Hoch und Heilig
TEXT: Anton Rieger
FOTOS: Florian Wagner
Warth-Schröcken ist das tiefste Schneeloch am Arlberg – und in ganz Europa. Beste Voraussetzungen also für unendliche Variantenabfahrten im Powder. Oder für eine Freeride-Skitour wie vor 130 Jahren. Der Warther Skiprofi Alois Bickel wandelt mit drei Buddys auf den Spuren eines Skipioniers, der 1894 mit dem Segen von ganz oben unterwegs war.
Tief Luft holen, Backen zusammen und rein ins Weiß! Alois lässt das Gipfelkreuz des Warther Horns und seine drei Freunde über sich zurück und schießt den Hang hinunter, dass der Schnee nur so staubt. Frau Holle muss ein besonderes Faible für Warth-Schröcken haben. Anders ist dieser steile Traum in Pulverform nicht erklärbar. Jeden Winter fallen die Flocken massig am Arlberg. „Wir haben hier oben am Hochtannbergpass sieben Monate lang eine geschlossene Schneedecke“, sagt Fritz Schlierenzauer, der seit Jahrzehnten die Schneehöhen misst. Zwischen November 1998 und Ende April 1999 dokumentierte der Seniorchef des Berghotels Körbersee kumulierte sechzehn Meter fünfzig. Das ließ die ruhige Nordseite des Arlbergs zur Nummer eins der schneereichsten Orte Europas rieseln. Noch vor den berühmten Nachbarn Lech und St. Anton. Unglaublich, aber Warth! Perfekte Rahmenbedingungen also für einen Tag unvergesslichen Tiefschneetauchens mit den Besties. Aber davon später mehr.

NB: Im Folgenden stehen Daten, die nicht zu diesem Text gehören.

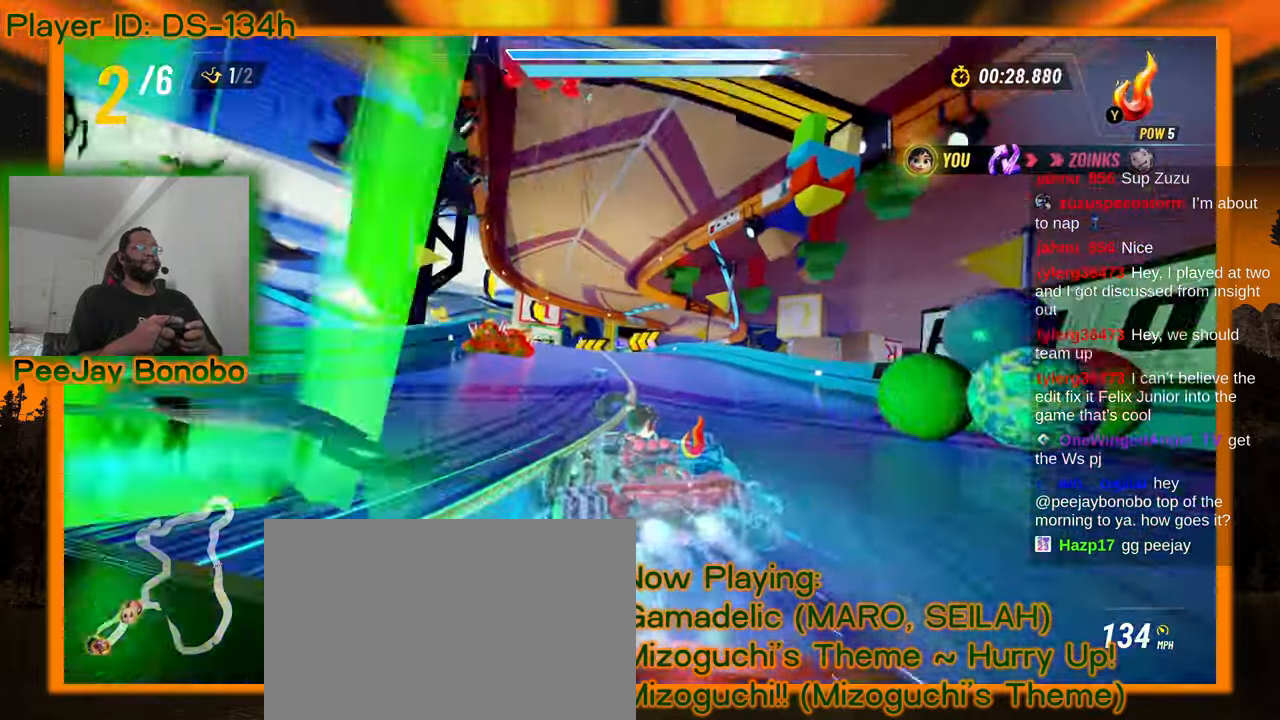
Gameplay with a controller; each line is a JSON object with the inputs held at the frame after it (dt_ms = milliseconds from this image to that frame). "events" lists button and stick changes between this image and that frame as [ms after this image, input, new state], when the widget could be followed in between. Not read: L3 R3 other_buttons.
{"dt_ms": 500, "buttons": [], "left_stick": "up-left", "events": [[150, "left_stick", "up-left"], [300, "DPAD_DOWN", "down"], [366, "DPAD_DOWN", "up"]]}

Warth hat 172 Einwohner. „Mal einen mehr, mal einen weniger“, sagt Alois Bickel und lacht herzerfrischend. Alois ist einer von ihnen. Wie es sich für ein kleines, sieben Monate lang weiß gestrichenes Walserdorf gehört, fährt hier jeder Ski. Auch Alois. So gut, dass er bei der Freeride World Tour, der Weltmeisterschaft der Powderakrobaten, mitfuhr und im Jahr 2006 Achter wurde. Aber Warth ist nicht nur die Heimat von Weltklasse-Freeskiern, sondern auch von Weltklasse-Alpinen. „Bei uns kommt auf 57 Einwohner ein Olympiamedaillengewinner“, sagt Alois. Wiltrud Drexel (1972), Hubert Strolz (1988) und sein Sohn Johannes Strolz (2022) haben Olympiamedaillen daheim im Wohnzimmer liegen. Diese Olympiasiegerdichte macht dem winzigen Walserdorf Warth garantiert keiner nach! Eine Olympiamedaille hat Alois Bickel zwar nicht, aber als Obmann vom Skiclub trainiert er vielleicht einen zukünftigen Olympioniken. Heute nutzt der staatlich geprüfte Skilehrer und Skiführer einen seiner wenigen freien Tage im Winter, um mit seinen alten Ski-Buddys, darunter Adidas-Athletin Caja Schöpf und Freeride-Profi Roman Rohrmoser, auf eine Skirunde zu gehen, die alles, außer gewöhnlich ist: die „Pfarrer-Müller-Tour“.« (…)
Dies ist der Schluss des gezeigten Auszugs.